Mercredi matin, un étage de fusée de la société SpaceX s'écrasera sur la Lune à une vitesse de plus de 8 500 km/h, ont annoncé des astronomes. L'impact est prévu à 6h25 (heure de Paris), selon les calculs des observateurs. Ce débris spatial, qui a été suivi pendant des semaines, devrait créer un cratère de 10 à 20 mètres de diamètre sur la surface lunaire.
Un débris spatial de plus en plus surveillé
L'étage de fusée, qui a été identifié comme étant le deuxième étage d'une Falcon 9, a été lancé en 2015 pour placer en orbite un satellite météorologique. Depuis, il est resté en orbite autour de la Terre, mais des perturbations gravitationnelles l'ont progressivement dévié vers la Lune. Les astronomes amateurs et professionnels ont suivi sa trajectoire avec attention, et plusieurs équipes ont confirmé qu'il s'écraserait bien sur la face cachée de la Lune.
Cet événement, bien que spectaculaire, ne présente aucun danger pour la Terre. La Lune n'a pas d'atmosphère, donc le débris ne se consumera pas, mais s'écrasera directement à la surface, projetant des matériaux lunaires dans l'espace. Les scientifiques espèrent que cet impact pourra fournir des données précieuses sur la composition du sous-sol lunaire.
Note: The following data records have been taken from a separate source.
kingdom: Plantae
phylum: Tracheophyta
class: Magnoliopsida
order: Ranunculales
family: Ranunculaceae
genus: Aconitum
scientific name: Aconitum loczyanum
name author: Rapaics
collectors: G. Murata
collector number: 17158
Un impact sans précédent pour SpaceX
Ce sera la première fois qu'un objet fabriqué par l'homme s'écrase involontairement sur la Lune à une vitesse aussi élevée. En 2009, la sonde LCROSS de la NASA avait été volontairement projetée sur la Lune pour étudier la présence d'eau, mais avec une masse moindre. L'étage de fusée de SpaceX, d'une masse d'environ quatre tonnes, aura un impact bien plus important.
Selon les astronomes, l'impact sera invisible depuis la Terre, car il se produira sur la face cachée de la Lune. Cependant, des satellites en orbite lunaire, comme le Lunar Reconnaissance Orbiter de la NASA, pourront observer le cratère résultant et mesurer les éjectas. Les scientifiques espèrent que cela permettra d'étudier la structure du régolithe lunaire.
Un débat sur la gestion des débris spatiaux
Cet incident relance le débat sur la gestion des débris spatiaux. Alors que le nombre d'objets en orbite terrestre ne cesse d'augmenter, les risques de collisions et de chutes incontrôlées sur d'autres corps célestes deviennent plus fréquents. Les agences spatiales et les entreprises privées sont de plus en plus appelées à concevoir des fusées réutilisables ou à prévoir des désorbitation contrôlées.
SpaceX n'a pas commenté cet incident, mais l'entreprise a déjà annoncé qu'elle travaillait sur des systèmes de désorbitation pour ses futurs lanceurs. Les astronomes, quant à eux, appellent à une meilleure coordination internationale pour suivre les objets en orbite et prévoir leur trajectoire.
Une opportunité scientifique inattendue
Malgré les inquiétudes, certains scientifiques voient dans cet impact une opportunité unique. "C'est une expérience naturelle qui nous permettra de mieux comprendre la formation des cratères d'impact", a déclaré le planétologue Jean-Luc Margot, de l'Université de Californie. "Nous pourrons comparer les données avec les modèles théoriques et améliorer notre compréhension de l'histoire géologique de la Lune."
Les astronomes espèrent que le cratère sera photographié dans les semaines suivantes par les sondes en orbite. Les images pourraient révéler la présence de glace d'eau ou d'autres composés volatils dans le sous-sol lunaire, ce qui serait crucial pour les futures missions habitées.
Une surveillance accrue des objets géocroiseurs
Cet événement souligne la nécessité de surveiller les objets qui se déplacent entre la Terre et la Lune. Des programmes comme Pan-STARRS ou le Catalina Sky Survey traquent déjà les astéroïdes, mais les débris artificiels sont souvent négligés. Des initiatives comme le télescope spatial Euclid ou le futur observatoire Vera C. Rubin pourraient aider à détecter ces objets.
En attendant, les astronomes prévoient que l'impact de mercredi sera un événement majeur pour la communauté scientifique. Les données recueillies pourraient être comparées à celles des impacts naturels de météorites, qui frappent régulièrement la Lune. Cela permettra de mieux calibrer les modèles de cratérisation, qui sont utilisés pour estimer l'âge des surfaces planétaires.